- T'es un grand malade tu le sais ça ?
- Ca va... Je voulais juste t'aider.
- Eh bah garde ton aide pour quelqu'un d'autre. Je ne toucherai pas à cela.
Je replongeai avec agacement dans la fiche sous mes yeux, anxieuse à l'idée même de croiser son air suffisant. Il devait se payer ma tête et je n'avais pas la force d'affronter de quelconques railleries.
- Sérieusement, je ne voulais pas te blesser, chuchota t-il.
- Qu'est-ce qui te fais croire que tu m'as blessée ?
- T'as parfaitement le droit de penser que je ne suis qu'un drogué de service, mais je sais voir quand une personne va mal.
- Tu te trompes alors, conclus-je cinglante.
- Pourquoi tu fais ça ?
Je le regardai sans comprendre. De quoi m'accusait-il au juste ?
- Pourquoi tu te mets cette espèce de carapace ? Tu ne veux pas que les gens découvrent que tu as tes faiblesses ?
- Je n'ai pas de faiblesse.
- Si bien sûr. En revanche, t'as aucune raison valable de faire la gueule.
- Ne viens pas me parler de choses que tu igno...
- Alors raconte. Qu'est-ce que je ne sais pas ?
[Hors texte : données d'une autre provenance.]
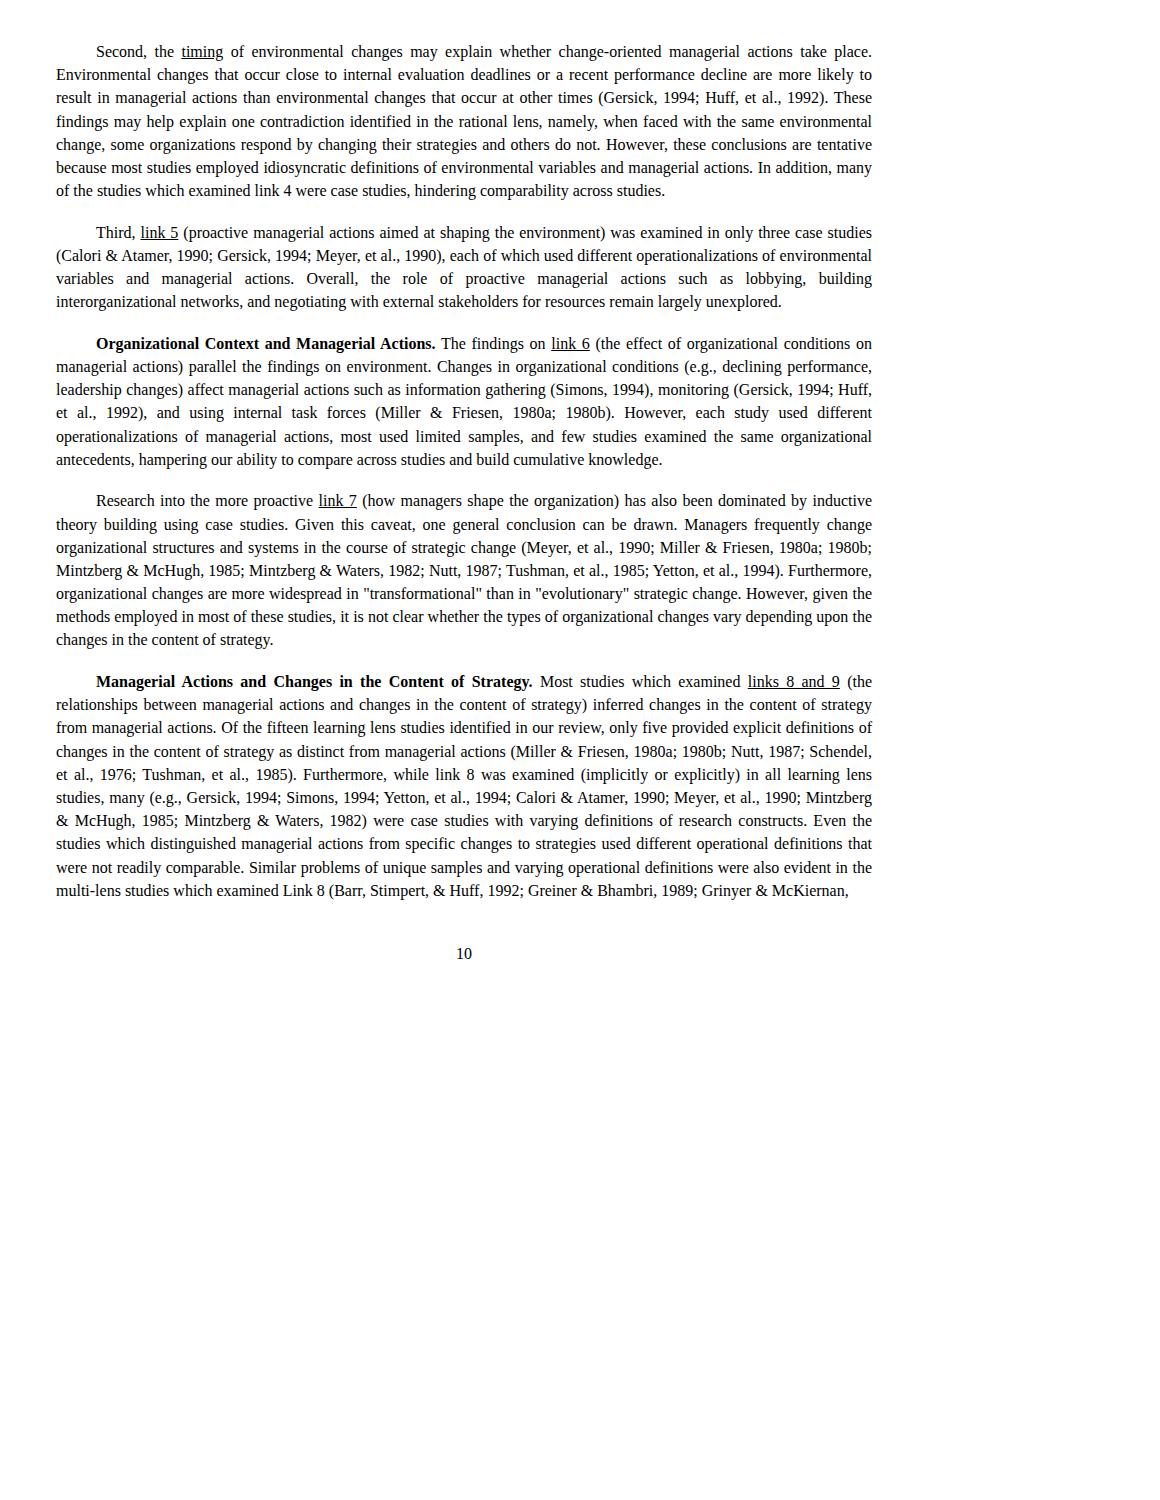Second, the timing of environmental changes may explain whether change-oriented managerial actions take place. Environmental changes that occur close to internal evaluation deadlines or a recent performance decline are more likely to result in managerial actions than environmental changes that occur at other times (Gersick, 1994; Huff, et al., 1992). These findings may help explain one contradiction identified in the rational lens, namely, when faced with the same environmental change, some organizations respond by changing their strategies and others do not. However, these conclusions are tentative because most studies employed idiosyncratic definitions of environmental variables and managerial actions. In addition, many of the studies which examined link 4 were case studies, hindering comparability across studies.
Third, link 5 (proactive managerial actions aimed at shaping the environment) was examined in only three case studies (Calori & Atamer, 1990; Gersick, 1994; Meyer, et al., 1990), each of which used different operationalizations of environmental variables and managerial actions. Overall, the role of proactive managerial actions such as lobbying, building interorganizational networks, and negotiating with external stakeholders for resources remain largely unexplored.
Organizational Context and Managerial Actions. The findings on link 6 (the effect of organizational conditions on managerial actions) parallel the findings on environment. Changes in organizational conditions (e.g., declining performance, leadership changes) affect managerial actions such as information gathering (Simons, 1994), monitoring (Gersick, 1994; Huff, et al., 1992), and using internal task forces (Miller & Friesen, 1980a; 1980b). However, each study used different operationalizations of managerial actions, most used limited samples, and few studies examined the same organizational antecedents, hampering our ability to compare across studies and build cumulative knowledge.
Research into the more proactive link 7 (how managers shape the organization) has also been dominated by inductive theory building using case studies. Given this caveat, one general conclusion can be drawn. Managers frequently change organizational structures and systems in the course of strategic change (Meyer, et al., 1990; Miller & Friesen, 1980a; 1980b; Mintzberg & McHugh, 1985; Mintzberg & Waters, 1982; Nutt, 1987; Tushman, et al., 1985; Yetton, et al., 1994). Furthermore, organizational changes are more widespread in "transformational" than in "evolutionary" strategic change. However, given the methods employed in most of these studies, it is not clear whether the types of organizational changes vary depending upon the changes in the content of strategy.
Managerial Actions and Changes in the Content of Strategy. Most studies which examined links 8 and 9 (the relationships between managerial actions and changes in the content of strategy) inferred changes in the content of strategy from managerial actions. Of the fifteen learning lens studies identified in our review, only five provided explicit definitions of changes in the content of strategy as distinct from managerial actions (Miller & Friesen, 1980a; 1980b; Nutt, 1987; Schendel, et al., 1976; Tushman, et al., 1985). Furthermore, while link 8 was examined (implicitly or explicitly) in all learning lens studies, many (e.g., Gersick, 1994; Simons, 1994; Yetton, et al., 1994; Calori & Atamer, 1990; Meyer, et al., 1990; Mintzberg & McHugh, 1985; Mintzberg & Waters, 1982) were case studies with varying definitions of research constructs. Even the studies which distinguished managerial actions from specific changes to strategies used different operational definitions that were not readily comparable. Similar problems of unique samples and varying operational definitions were also evident in the multi-lens studies which examined Link 8 (Barr, Stimpert, & Huff, 1992; Greiner & Bhambri, 1989; Grinyer & McKiernan,
10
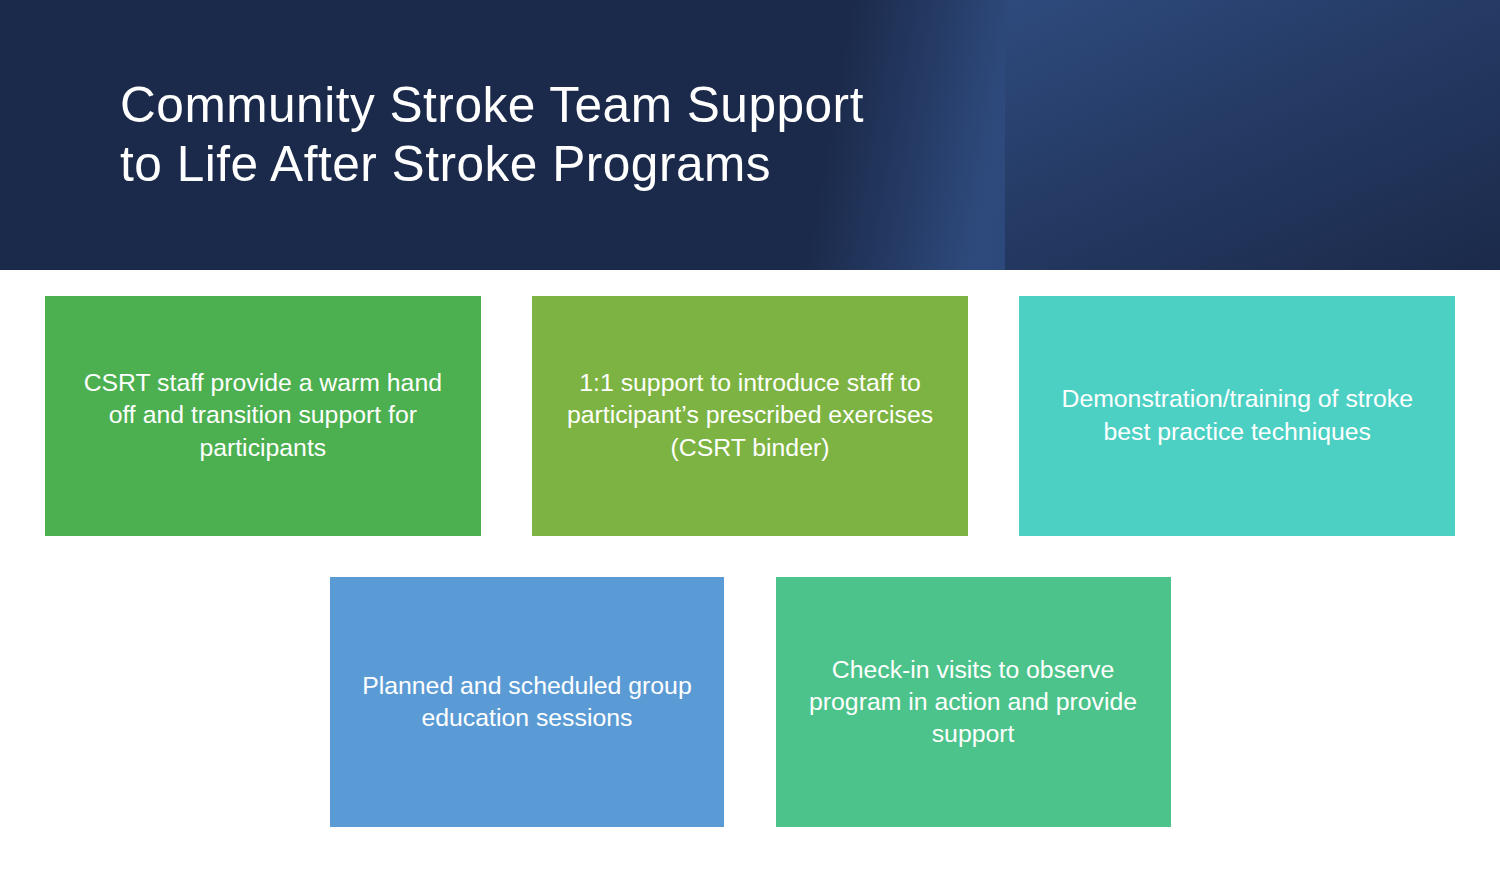Community Stroke Team Support
to Life After Stroke Programs
CSRT staff provide a warm hand off and transition support for participants
1:1 support to introduce staff to participant’s prescribed exercises (CSRT binder)
Demonstration/training of stroke best practice techniques
Planned and scheduled group education sessions
Check-in visits to observe program in action and provide support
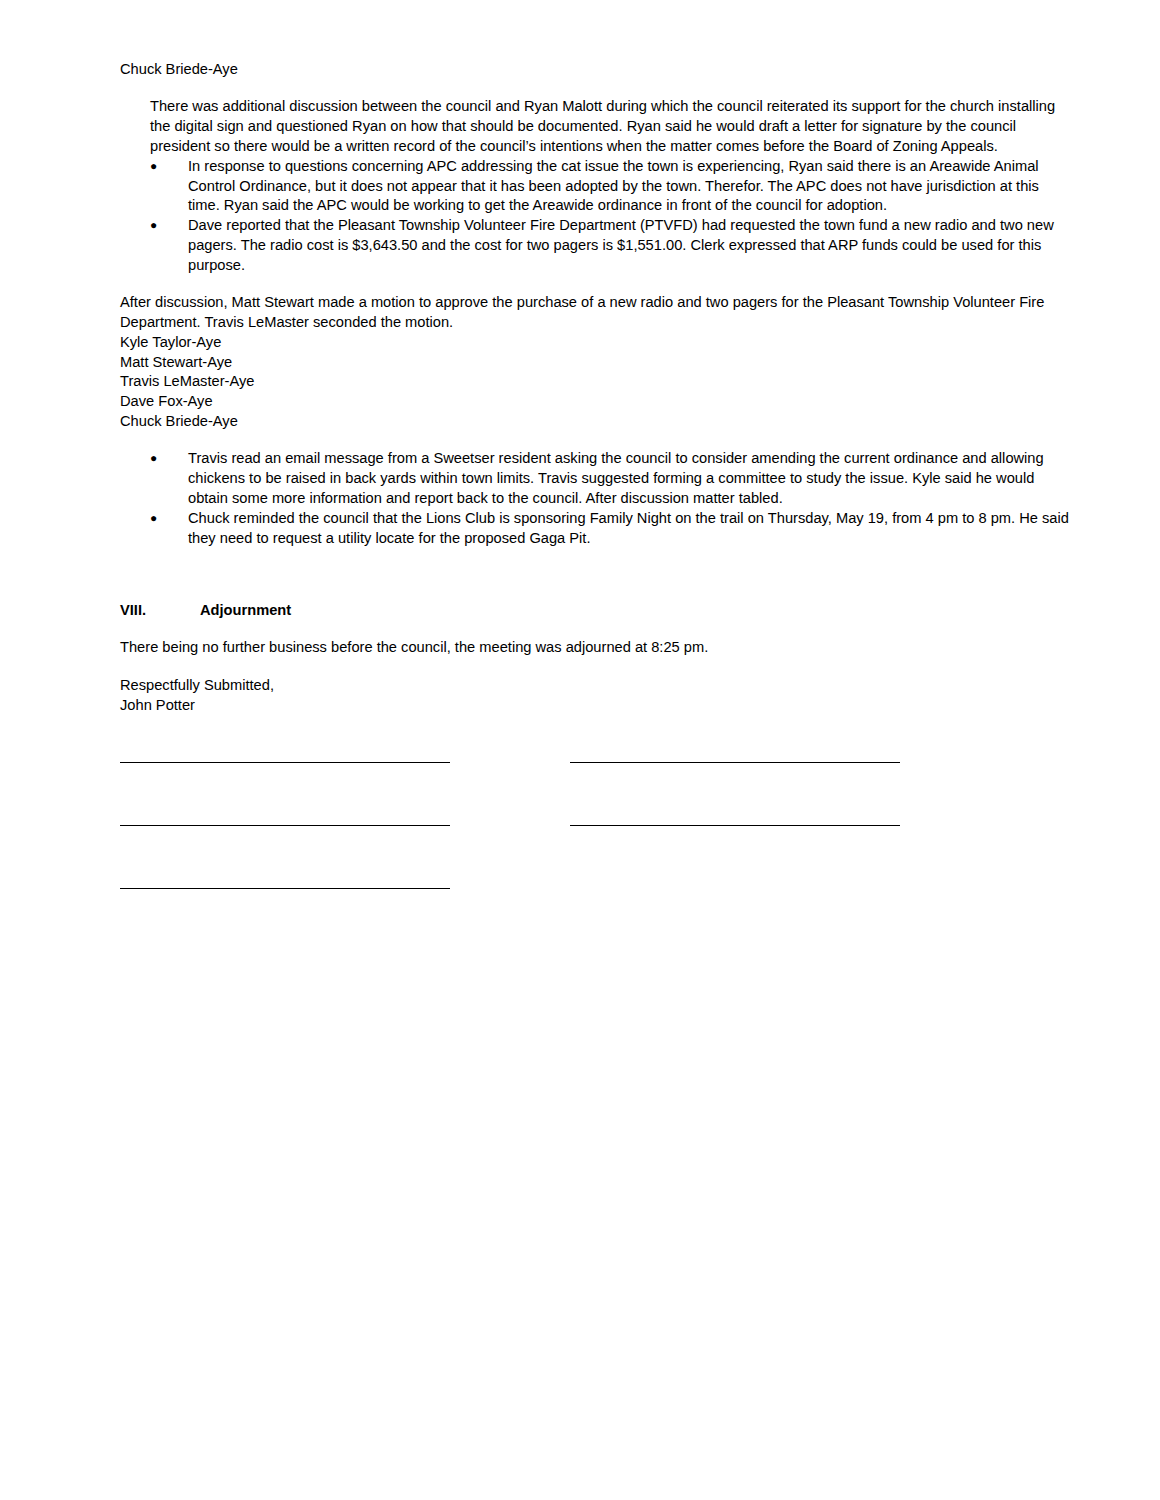Chuck Briede-Aye
There was additional discussion between the council and Ryan Malott during which the council reiterated its support for the church installing the digital sign and questioned Ryan on how that should be documented. Ryan said he would draft a letter for signature by the council president so there would be a written record of the council’s intentions when the matter comes before the Board of Zoning Appeals.
In response to questions concerning APC addressing the cat issue the town is experiencing, Ryan said there is an Areawide Animal Control Ordinance, but it does not appear that it has been adopted by the town. Therefor. The APC does not have jurisdiction at this time. Ryan said the APC would be working to get the Areawide ordinance in front of the council for adoption.
Dave reported that the Pleasant Township Volunteer Fire Department (PTVFD) had requested the town fund a new radio and two new pagers. The radio cost is $3,643.50 and the cost for two pagers is $1,551.00. Clerk expressed that ARP funds could be used for this purpose.
After discussion, Matt Stewart made a motion to approve the purchase of a new radio and two pagers for the Pleasant Township Volunteer Fire Department. Travis LeMaster seconded the motion.
Kyle Taylor-Aye
Matt Stewart-Aye
Travis LeMaster-Aye
Dave Fox-Aye
Chuck Briede-Aye
Travis read an email message from a Sweetser resident asking the council to consider amending the current ordinance and allowing chickens to be raised in back yards within town limits. Travis suggested forming a committee to study the issue. Kyle said he would obtain some more information and report back to the council. After discussion matter tabled.
Chuck reminded the council that the Lions Club is sponsoring Family Night on the trail on Thursday, May 19, from 4 pm to 8 pm. He said they need to request a utility locate for the proposed Gaga Pit.
VIII. Adjournment
There being no further business before the council, the meeting was adjourned at 8:25 pm.
Respectfully Submitted,
John Potter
Je constatais avec mépris qu'il arrivait à compléter le questionnaire tout en me parlant alors que j'étais obnubilée par ses répliques. C'était déroutant cette facilité avec laquelle il entretenait la conversation alors que j'aurais juré devoir lui arracher ne serait-ce qu'une approbation pour le devoir en question.
Je ne pris pas la peine de répondre à ses diverses interrogations, je les trouvais déplacées.
- Laisse-moi deviner alors, hmm... Problème de filles ? De cœur ? Ma pauvre chérie, tu dois te sentir bien malheureuse hein ? s'enquit-il avec cynisme.
- Sinon tu as le droit de la fermer tu sais ?
- Tu veux jouer les martyres ? Pas avec moi. A ce jeu là, je gagnerai toujours.
- J'aimerais bien entendre ça tiens...
Je regrettai mes paroles à l'instant même où il entama :
- Mes parents sont morts.
Cela commençait fort...
- Avec mon frère on s'est retrouvé balloté dans plusieurs familles d'accueil. Il n'a pas supporté et s'est suicidé l'année dernière. Il avait quatorze ans. Ici les gens m'affublent d'un nom complètement ridicule parce que lorsque je suis arrivé j'avais encore les cheveux longs et ma voix n'avait pas mué.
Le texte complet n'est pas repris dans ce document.